Other places logs are stored is within /var/log
For example, this is what I get.
luke@Mercury ~> dmesg | grep amd
[ 0.678709] [drm] amdgpu kernel modesetting enabled.
[ 0.681527] fb: switching to amdgpudrmfb from EFI VGA
[ 0.681723] amdgpu 0000:01:00.0: Invalid PCI ROM header signature: expecting 0xaa55, got 0xffff
[ 0.681949] amdgpu 0000:01:00.0: VRAM: 4096M 0x0000000000000000 - 0x00000000FFFFFFFF (4096M used)

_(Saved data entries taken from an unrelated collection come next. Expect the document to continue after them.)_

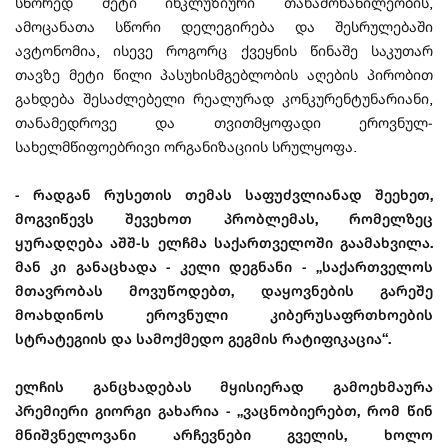
სწორედ მეტი ინკლუზიური თანამონაწილეობის,
ამოცანათა სწორი დელეგირება და შესრულებაში
ავტონომია, ისევე როგორც ქვეყნის წინაშე საკუთარ
თავზე მეტი წილი პასუხისმგებლობის აღების პირობით
გახდება შესაძლებელი რეალურად კონკურენტუნარიანი,
თანამედროვე და თვითმყოფადი ეროვნულ-
სახელმწიფოებრივი ორგანიზაციის სრულყოფა.
- რადგან რუსეთის თემას საფუძვლიანად შეეხეთ,
მოგვიწევს შევეხოთ პრობლემას, რომელზეც
ყურადღება აშშ-ს ელჩმა საქართველოში გაამახვილა.
მან კი განაცხადა - კელი დეგნანი - „საქართველოს
მთავრობას მოვუწოდებთ, დაყოვნების გარეშე
მოახდინოს ეროვნული კიბერუსაფრთხოების
სტრატეგიის და სამოქმედო გეგმის რატიფიკაცია“.
ელჩის განცხადებას მყისიერად გამოეხმაურა
პრემიერი გიორგი გახარია - „ვაცნობიერებთ, რომ წინ
მნიშვნელოვანი არჩევნები გველის, ხოლო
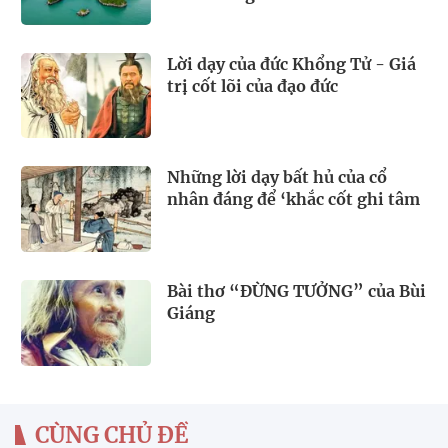
Lời dạy của đức Khổng Tử - Giá
trị cốt lõi của đạo đức
Những lời dạy bất hủ của cổ
nhân đáng để ‘khắc cốt ghi tâm
Bài thơ “ĐỪNG TƯỞNG” của Bùi
Giáng
CÙNG CHỦ ĐỀ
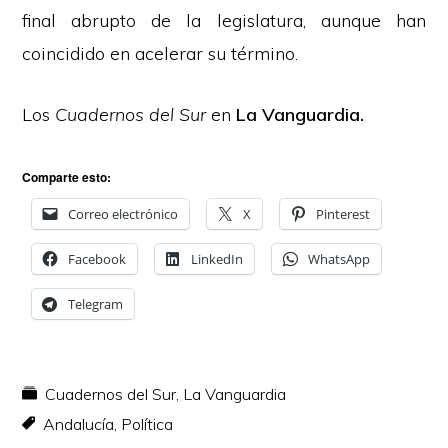
final abrupto de la legislatura, aunque han
coincidido en acelerar su término.
Los
Cuadernos del Sur
en
La Vanguardia
.
Comparte esto:
Correo electrónico
X
Pinterest
Facebook
LinkedIn
WhatsApp
Telegram
Cuadernos del Sur
,
La Vanguardia
Andalucía
,
Política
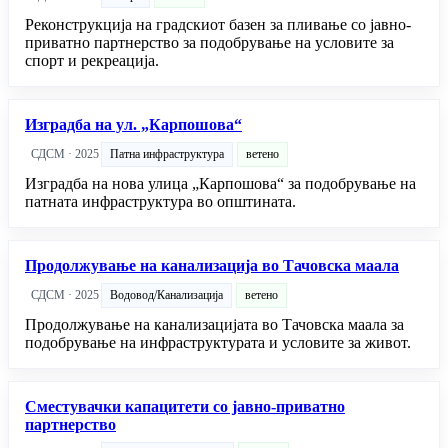
Реконструкција на градскиот базен за пливање со јавно-
приватно партнерство за подобрување на условите за
спорт и рекреација.
Изградба на ул. „Карпошова“
СДСМ · 2025
Патна инфраструктура
ветено
Изградба на нова улица „Карпошова“ за подобрување на
патната инфраструктура во општината.
Продолжување на канализација во Тачовска маала
СДСМ · 2025
Водовод/Канализација
ветено
Продолжување на канализацијата во Тачовска маала за
подобрување на инфраструктурата и условите за живот.
Сместувачки капацитети со јавно-приватно
партнерство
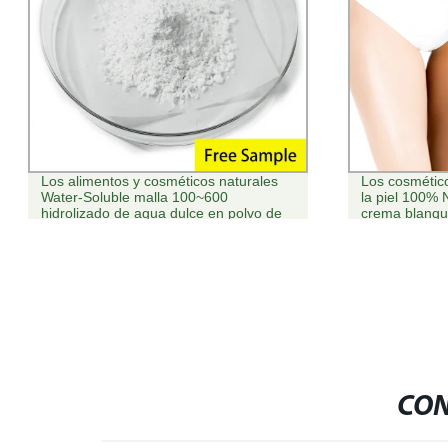
Los cosméticos de belleza cuidados de
Etiqueta pri
la piel 100% Natural hidratante Nutritiva
Limpieza es
crema blanqueadora
Limpiador fac
CON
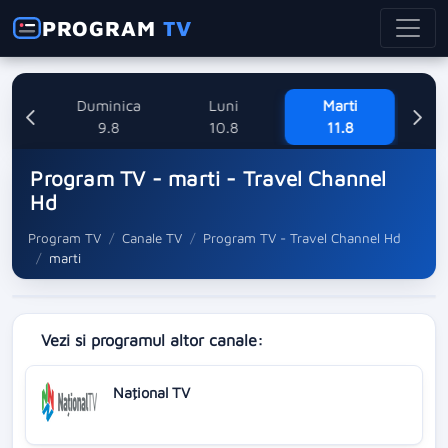
PROGRAM
TV
ne
Duminica
Luni
Marti
Mi
8
9.8
10.8
11.8
Program TV - marti - Travel Channel
Hd
Program TV
Canale TV
Program TV - Travel Channel Hd
marti
Vezi si programul altor canale:
Naţional TV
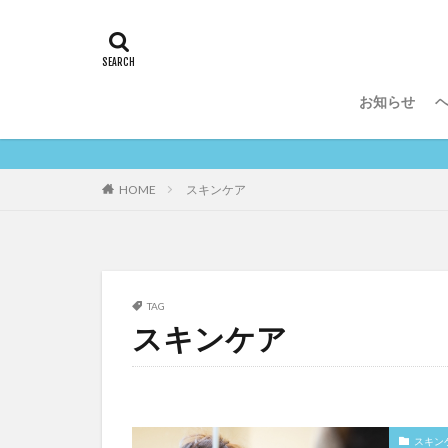
タグ
AGA
糖化
リポソーム
お知らせ
NMN
シミ
スカルプ
ベ
ビタミンC
HOME
スキンケア
TAG
スキンケア
スキン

[ 0.681950] amdgpu 0000:01:00.0: GTT: 4096M 0x0000000100000000 - 0x00000001FFFFFFFF
[ 0.681992] [drm] amdgpu: 4096M of VRAM memory ready
[ 0.681992] [drm] amdgpu: 4096M of GTT memory ready.
[ 0.683166] amdgpu 0000:01:00.0: amdgpu: using MSI.
[ 0.683176] [drm] amdgpu: irq initialized.
[ 0.686924] amdgpu: powerplay initialized
[ 0.687634] amdgpu 0000:01:00.0: fence driver on ring 0 use gpu addr 0x0000000100000008, cpu addr 0xffff9a42438f8008
[ 0.687651] amdgpu 0000:01:00.0: fence driver on ring 1 use gpu addr 0x0000000100000018, cpu addr 0xffff9a42438f8018
[ 0.687663] amdgpu 0000:01:00.0: fence driver on ring 2 use gpu addr 0x0000000100000028, cpu addr 0xffff9a42438f8028
[ 0.687679] amdgpu 0000:01:00.0: fence driver on ring 3 use gpu addr 0x0000000100000038, cpu addr 0xffff9a42438f8038
[ 0.687692] amdgpu 0000:01:00.0: fence driver on ring 4 use gpu addr 0x0000000100000048, cpu addr 0xffff9a42438f8048
[ 0.687743] amdgpu 0000:01:00.0: fence driver on ring 5 use gpu addr 0x0000000100000058, cpu addr 0xffff9a42438f8058
[ 0.687756] amdgpu 0000:01:00.0: fence driver on ring 6 use gpu addr 0x0000000100000068, cpu addr 0xffff9a42438f8068
[ 0.687770] amdgpu 0000:01:00.0: fence driver on ring 7 use gpu addr 0x0000000100000078, cpu addr 0xffff9a42438f8078
[ 0.687784] amdgpu 0000:01:00.0: fence driver on ring 8 use gpu addr 0x0000000100000088, cpu addr 0xffff9a42438f8088
[ 0.687820] amdgpu 0000:01:00.0: fence driver on ring 9 use gpu addr 0x0000000100000098, cpu addr 0xffff9a42438f8098
[ 0.687834] amdgpu 0000:01:00.0: fence driver on ring 10 use gpu addr 0x00000001000000a8, cpu addr 0xffff9a42438f80a8
[ 0.688382] amdgpu 0000:01:00.0: fence driver on ring 11 use gpu addr 0x0000000000881e90, cpu addr 0xffffbc104343fe90
[ 0.688461] amdgpu 0000:01:00.0: fence driver on ring 12 use gpu addr 0x00000001000000c8, cpu addr 0xffff9a42438f80c8
[ 0.688475] amdgpu 0000:01:00.0: fence driver on ring 13 use gpu addr 0x00000001000000d8, cpu addr 0xffff9a42438f80d8
[ 0.688490] amdgpu 0000:01:00.0: fence driver on ring 14 use gpu addr 0x00000001000000e8, cpu addr 0xffff9a42438f80e8
[ 1.044424] fbcon: amdgpudrmfb (fb0) is primary device
[ 1.044470] amdgpu 0000:01:00.0: fb0: amdgpudrmfb frame buffer device
[ 1.059805] [drm] Initialized amdgpu 3.9.0 20150101 for 0000:01:00.0 on minor 0
First of all, thanks for the reply! I did that and got what you showed, but I didn’t seem to find any GPU mem errors. Are my cards just not throwing any errors, or is there another place I should look?